[Before and after images]
§ §

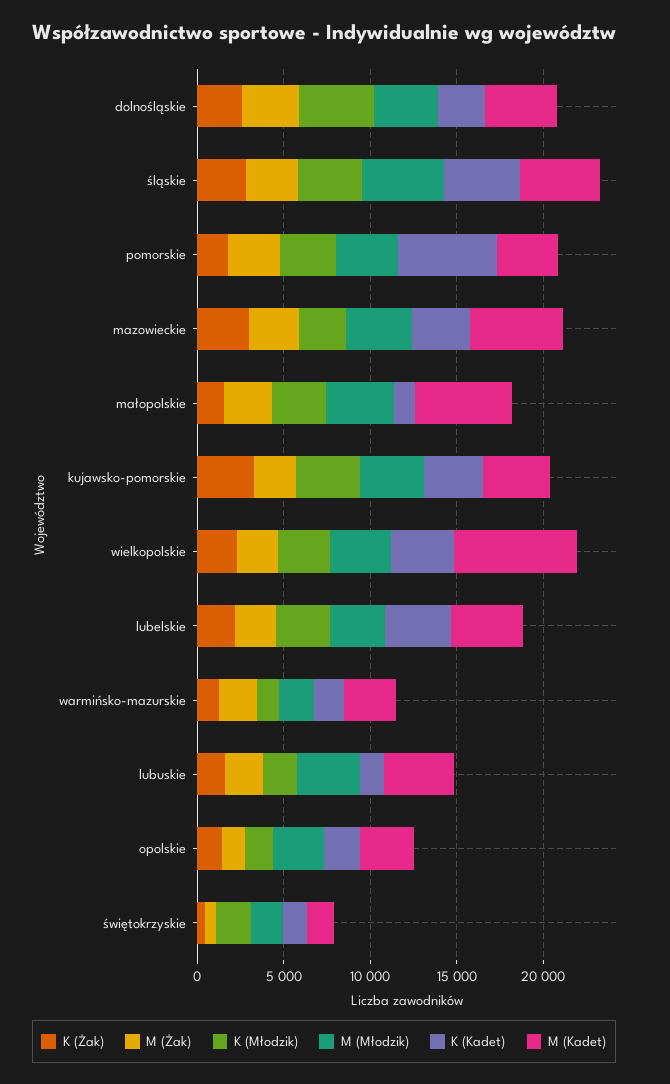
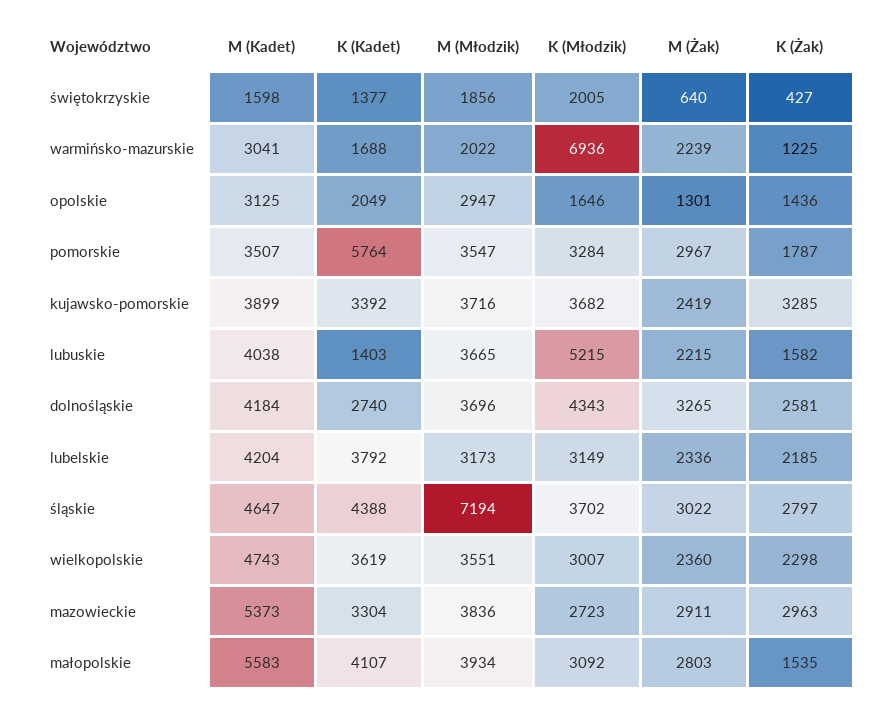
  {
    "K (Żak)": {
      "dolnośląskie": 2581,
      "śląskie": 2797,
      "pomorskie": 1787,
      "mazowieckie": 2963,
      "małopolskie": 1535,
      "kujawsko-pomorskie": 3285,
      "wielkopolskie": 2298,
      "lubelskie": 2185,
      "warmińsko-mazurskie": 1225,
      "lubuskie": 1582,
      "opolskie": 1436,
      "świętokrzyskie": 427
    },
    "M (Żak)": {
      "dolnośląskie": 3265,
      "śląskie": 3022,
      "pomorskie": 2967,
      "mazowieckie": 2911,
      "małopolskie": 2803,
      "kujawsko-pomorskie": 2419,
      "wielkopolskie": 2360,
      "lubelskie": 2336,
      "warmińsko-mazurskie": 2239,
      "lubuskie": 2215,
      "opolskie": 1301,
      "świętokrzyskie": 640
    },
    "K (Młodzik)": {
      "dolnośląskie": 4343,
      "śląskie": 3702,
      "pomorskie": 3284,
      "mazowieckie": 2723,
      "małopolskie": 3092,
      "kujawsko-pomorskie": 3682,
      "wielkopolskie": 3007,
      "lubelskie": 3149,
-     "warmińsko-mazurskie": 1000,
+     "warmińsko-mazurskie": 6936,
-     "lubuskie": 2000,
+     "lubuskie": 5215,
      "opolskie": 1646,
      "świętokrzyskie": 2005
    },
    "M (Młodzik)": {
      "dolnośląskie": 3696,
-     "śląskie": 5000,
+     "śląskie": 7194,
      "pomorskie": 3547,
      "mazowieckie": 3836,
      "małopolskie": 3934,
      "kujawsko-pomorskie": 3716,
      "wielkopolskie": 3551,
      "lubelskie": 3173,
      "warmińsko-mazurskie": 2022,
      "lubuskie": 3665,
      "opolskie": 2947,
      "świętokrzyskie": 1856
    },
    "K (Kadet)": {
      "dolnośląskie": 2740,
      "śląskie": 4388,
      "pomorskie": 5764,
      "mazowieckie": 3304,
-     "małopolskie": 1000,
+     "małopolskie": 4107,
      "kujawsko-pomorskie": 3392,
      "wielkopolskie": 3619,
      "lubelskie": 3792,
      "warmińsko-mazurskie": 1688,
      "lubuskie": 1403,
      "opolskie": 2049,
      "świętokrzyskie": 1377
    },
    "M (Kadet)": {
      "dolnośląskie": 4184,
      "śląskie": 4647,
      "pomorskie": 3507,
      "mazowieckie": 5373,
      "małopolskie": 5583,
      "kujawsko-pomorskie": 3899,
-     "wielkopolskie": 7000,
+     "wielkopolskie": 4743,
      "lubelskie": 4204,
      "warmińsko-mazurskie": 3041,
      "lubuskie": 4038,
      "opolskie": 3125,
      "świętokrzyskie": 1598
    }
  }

§ §

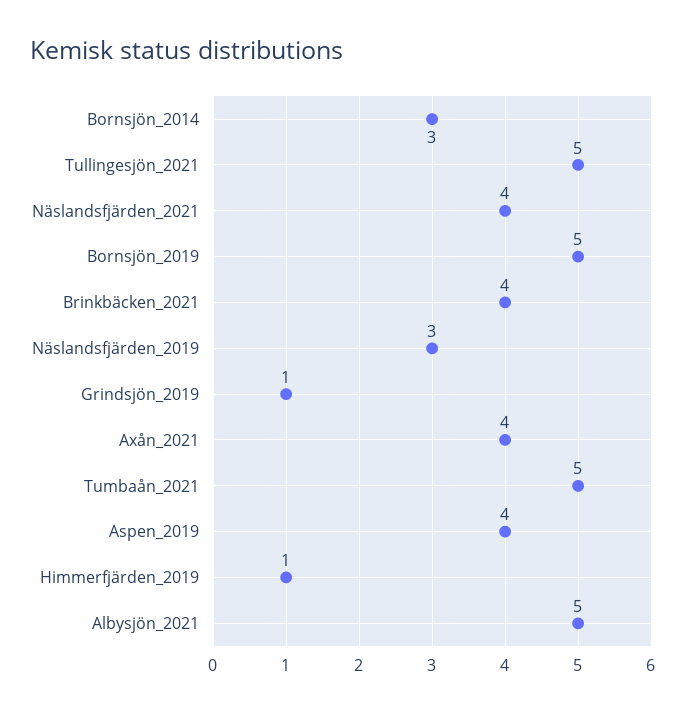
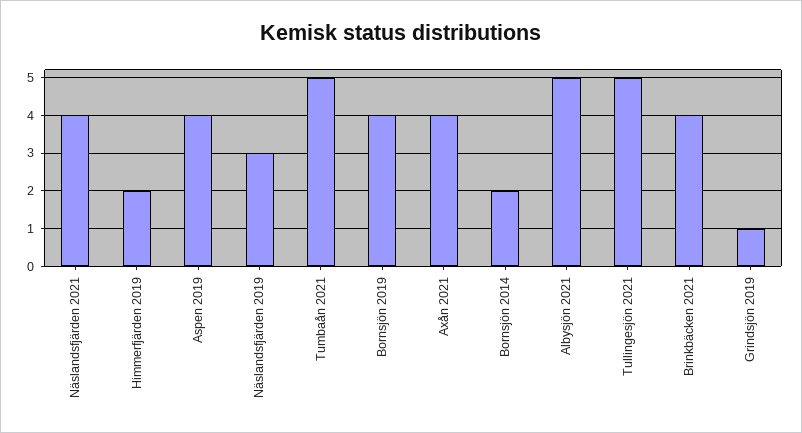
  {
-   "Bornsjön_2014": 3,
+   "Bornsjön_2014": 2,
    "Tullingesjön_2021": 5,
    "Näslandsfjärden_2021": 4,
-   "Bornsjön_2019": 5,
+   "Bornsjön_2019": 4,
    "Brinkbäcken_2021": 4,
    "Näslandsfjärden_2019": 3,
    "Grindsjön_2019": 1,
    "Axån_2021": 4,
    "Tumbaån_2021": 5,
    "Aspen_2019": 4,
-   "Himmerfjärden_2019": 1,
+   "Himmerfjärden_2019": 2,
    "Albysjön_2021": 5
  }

§ §

For the records above, tally the lines holding the word "warmińsko". Answer with the number only.

- Response: 7